Играли свадьбы, на каменный фаллос невеста
садилась у всех на виду, успокаиваясь в объятьях
местного идола. Хищный тотем с полосатой
шкурой смотрел на потомков. Воду в ступах
толкли старухи. Огромных каменных статуй
больше, чем населения. Об обезглавленных трупах
не принято говорить, а головы — это дело.
Украшение жизни воина. Средство от сглаза.
Приложишь трубку к губам. Что-то легко просвистело.
Торчит из горла стрела. Сделано с первого раза.

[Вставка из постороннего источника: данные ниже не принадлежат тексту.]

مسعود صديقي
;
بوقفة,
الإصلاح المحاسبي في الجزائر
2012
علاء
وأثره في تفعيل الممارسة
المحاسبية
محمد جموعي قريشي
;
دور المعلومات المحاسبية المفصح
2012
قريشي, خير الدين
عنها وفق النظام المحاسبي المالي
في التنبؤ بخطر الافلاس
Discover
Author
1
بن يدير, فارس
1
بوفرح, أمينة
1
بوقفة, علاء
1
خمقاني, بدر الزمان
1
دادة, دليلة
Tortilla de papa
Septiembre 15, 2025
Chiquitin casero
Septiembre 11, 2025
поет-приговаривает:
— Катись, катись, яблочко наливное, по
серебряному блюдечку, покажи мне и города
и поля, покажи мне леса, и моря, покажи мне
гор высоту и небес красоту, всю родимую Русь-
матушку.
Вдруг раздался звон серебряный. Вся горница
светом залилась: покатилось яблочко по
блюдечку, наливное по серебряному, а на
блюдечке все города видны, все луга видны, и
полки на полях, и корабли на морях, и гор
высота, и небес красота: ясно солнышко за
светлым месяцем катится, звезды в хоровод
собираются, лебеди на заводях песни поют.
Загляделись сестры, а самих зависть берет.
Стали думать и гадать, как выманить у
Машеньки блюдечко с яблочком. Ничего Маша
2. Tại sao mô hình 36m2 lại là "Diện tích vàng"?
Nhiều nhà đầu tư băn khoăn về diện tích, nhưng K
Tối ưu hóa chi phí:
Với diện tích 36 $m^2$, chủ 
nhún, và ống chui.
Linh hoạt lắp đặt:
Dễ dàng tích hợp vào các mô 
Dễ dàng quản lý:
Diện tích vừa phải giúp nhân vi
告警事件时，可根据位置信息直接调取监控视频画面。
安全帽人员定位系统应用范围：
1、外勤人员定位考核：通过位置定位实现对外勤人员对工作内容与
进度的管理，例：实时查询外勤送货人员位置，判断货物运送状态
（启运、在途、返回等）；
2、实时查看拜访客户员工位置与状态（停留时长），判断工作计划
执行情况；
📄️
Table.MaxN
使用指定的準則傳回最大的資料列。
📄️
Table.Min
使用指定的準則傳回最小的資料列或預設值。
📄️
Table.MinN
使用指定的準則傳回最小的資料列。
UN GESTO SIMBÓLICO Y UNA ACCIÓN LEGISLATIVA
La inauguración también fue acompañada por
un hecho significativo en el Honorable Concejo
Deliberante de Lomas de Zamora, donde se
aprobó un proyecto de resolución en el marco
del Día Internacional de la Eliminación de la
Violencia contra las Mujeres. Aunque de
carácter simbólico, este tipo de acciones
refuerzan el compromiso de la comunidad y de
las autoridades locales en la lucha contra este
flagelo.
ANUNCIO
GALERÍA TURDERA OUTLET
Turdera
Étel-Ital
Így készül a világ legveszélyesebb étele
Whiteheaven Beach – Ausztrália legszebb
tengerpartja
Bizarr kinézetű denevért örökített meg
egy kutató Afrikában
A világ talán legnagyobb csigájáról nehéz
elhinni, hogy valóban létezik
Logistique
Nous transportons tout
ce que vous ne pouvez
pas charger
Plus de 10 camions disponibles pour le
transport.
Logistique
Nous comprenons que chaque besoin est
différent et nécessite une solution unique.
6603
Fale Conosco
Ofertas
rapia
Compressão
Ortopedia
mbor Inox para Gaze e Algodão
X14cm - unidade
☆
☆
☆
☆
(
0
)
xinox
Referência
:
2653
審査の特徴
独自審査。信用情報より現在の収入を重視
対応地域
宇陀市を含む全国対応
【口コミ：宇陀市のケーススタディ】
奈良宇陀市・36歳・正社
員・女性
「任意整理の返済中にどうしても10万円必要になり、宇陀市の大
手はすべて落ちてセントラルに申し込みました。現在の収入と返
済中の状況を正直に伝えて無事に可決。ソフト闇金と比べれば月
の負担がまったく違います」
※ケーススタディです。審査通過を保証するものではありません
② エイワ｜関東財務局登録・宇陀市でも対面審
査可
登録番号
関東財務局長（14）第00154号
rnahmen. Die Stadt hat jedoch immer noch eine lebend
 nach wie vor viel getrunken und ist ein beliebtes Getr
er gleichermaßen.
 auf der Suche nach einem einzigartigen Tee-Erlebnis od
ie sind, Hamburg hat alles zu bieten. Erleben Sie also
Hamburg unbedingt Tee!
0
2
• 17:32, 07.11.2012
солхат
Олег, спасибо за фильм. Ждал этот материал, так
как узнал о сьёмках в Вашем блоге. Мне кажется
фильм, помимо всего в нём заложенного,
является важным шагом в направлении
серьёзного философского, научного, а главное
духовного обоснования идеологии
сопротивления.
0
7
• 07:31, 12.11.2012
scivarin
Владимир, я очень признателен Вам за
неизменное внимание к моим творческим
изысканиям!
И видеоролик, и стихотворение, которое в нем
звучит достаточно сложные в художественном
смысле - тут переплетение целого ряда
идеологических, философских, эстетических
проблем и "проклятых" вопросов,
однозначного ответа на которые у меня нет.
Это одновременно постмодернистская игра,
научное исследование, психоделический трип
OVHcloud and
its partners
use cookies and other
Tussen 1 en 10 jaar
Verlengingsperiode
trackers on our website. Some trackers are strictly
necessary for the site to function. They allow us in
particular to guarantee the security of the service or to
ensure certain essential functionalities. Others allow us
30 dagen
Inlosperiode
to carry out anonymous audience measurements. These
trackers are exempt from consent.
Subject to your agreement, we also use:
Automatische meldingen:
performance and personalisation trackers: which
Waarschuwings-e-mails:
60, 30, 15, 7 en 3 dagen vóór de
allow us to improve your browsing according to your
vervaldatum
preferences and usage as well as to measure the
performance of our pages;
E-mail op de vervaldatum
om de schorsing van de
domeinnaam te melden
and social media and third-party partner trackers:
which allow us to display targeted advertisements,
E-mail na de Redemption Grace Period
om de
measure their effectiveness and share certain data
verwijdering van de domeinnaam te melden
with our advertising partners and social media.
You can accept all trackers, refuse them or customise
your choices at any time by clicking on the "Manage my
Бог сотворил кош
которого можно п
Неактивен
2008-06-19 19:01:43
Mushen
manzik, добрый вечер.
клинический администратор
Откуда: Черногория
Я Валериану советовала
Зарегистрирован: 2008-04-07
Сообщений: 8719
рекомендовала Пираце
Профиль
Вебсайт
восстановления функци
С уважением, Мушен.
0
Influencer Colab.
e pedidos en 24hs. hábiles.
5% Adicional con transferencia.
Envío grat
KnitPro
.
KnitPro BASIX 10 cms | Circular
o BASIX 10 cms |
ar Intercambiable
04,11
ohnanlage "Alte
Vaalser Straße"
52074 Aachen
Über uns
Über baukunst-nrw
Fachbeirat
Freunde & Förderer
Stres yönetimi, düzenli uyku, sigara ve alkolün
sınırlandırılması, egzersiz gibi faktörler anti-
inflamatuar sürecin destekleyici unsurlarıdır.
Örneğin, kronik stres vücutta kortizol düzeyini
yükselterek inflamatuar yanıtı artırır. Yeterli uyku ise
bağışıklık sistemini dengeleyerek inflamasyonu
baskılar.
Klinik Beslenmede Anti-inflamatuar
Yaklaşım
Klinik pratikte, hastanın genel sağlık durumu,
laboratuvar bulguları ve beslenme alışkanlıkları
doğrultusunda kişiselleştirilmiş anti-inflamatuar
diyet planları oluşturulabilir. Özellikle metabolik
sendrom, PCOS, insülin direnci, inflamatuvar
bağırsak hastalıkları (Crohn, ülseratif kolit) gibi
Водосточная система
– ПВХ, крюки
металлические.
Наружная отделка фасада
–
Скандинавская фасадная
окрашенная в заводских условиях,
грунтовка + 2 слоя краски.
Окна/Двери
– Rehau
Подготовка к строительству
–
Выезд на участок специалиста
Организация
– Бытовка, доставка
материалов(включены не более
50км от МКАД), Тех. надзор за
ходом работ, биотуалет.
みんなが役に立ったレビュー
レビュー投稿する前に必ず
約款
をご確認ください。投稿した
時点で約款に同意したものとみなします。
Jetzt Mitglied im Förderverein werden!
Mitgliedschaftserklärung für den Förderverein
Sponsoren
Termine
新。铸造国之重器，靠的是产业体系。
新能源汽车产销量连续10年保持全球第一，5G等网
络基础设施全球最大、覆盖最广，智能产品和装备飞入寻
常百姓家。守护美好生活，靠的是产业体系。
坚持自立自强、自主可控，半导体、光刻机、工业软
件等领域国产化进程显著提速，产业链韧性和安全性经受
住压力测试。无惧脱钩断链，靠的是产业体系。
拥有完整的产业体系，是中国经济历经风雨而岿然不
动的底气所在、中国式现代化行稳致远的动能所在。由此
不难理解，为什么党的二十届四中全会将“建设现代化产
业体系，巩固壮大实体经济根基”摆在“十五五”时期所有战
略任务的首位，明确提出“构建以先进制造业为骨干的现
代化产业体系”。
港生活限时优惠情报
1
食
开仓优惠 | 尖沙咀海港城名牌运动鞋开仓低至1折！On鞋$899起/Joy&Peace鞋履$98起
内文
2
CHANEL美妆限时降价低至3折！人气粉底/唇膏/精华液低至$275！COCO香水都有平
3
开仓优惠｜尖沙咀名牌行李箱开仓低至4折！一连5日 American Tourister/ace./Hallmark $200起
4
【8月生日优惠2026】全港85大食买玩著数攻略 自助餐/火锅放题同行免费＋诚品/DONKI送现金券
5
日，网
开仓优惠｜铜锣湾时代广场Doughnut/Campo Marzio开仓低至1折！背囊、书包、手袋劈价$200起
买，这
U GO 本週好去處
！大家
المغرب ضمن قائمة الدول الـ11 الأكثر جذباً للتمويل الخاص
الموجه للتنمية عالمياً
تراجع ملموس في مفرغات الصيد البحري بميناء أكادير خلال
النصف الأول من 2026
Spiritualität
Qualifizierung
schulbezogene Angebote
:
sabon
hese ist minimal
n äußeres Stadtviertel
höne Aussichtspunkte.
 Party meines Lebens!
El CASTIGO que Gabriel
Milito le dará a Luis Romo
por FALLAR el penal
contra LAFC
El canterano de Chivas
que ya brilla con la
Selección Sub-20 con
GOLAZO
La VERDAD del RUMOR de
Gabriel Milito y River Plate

Головы сжались в комки, лишенные влаги,
а длина волос не изменилась при этом.
Красиво. Прекрасней, чем пестрые флаги
бледнолицых братьев над Старым Светом.
Там города, окруженные каменными стенами,
высоко торчат шпили ратуши и собора.
Пушки между зубцами. Но, говоря между нами,
все города исчезнут. И это случится скоро.
* *
*
Что за утро! В конце декабря нелегко светает,
и шепот, как будто худшая часть души над лучшей читает
псалтирь, как будто лучшая часть души не умерла,
но лежит, спелената саваном, и, холодея,
высвобождает бессмертный Imago Dei,
и Imago Dei стоит над нею, скрестив крыла.
И бессмертный Давид в золотой короне
за столом сидит на стуле, а не на троне,
за дубовым, покрытым зеленой бумагой столом,
за спиною книжные полки, а губы шепчут: блаженны
непорочные в путь, будьте же совершенны,
и что б ни случилось с вами, все поделом.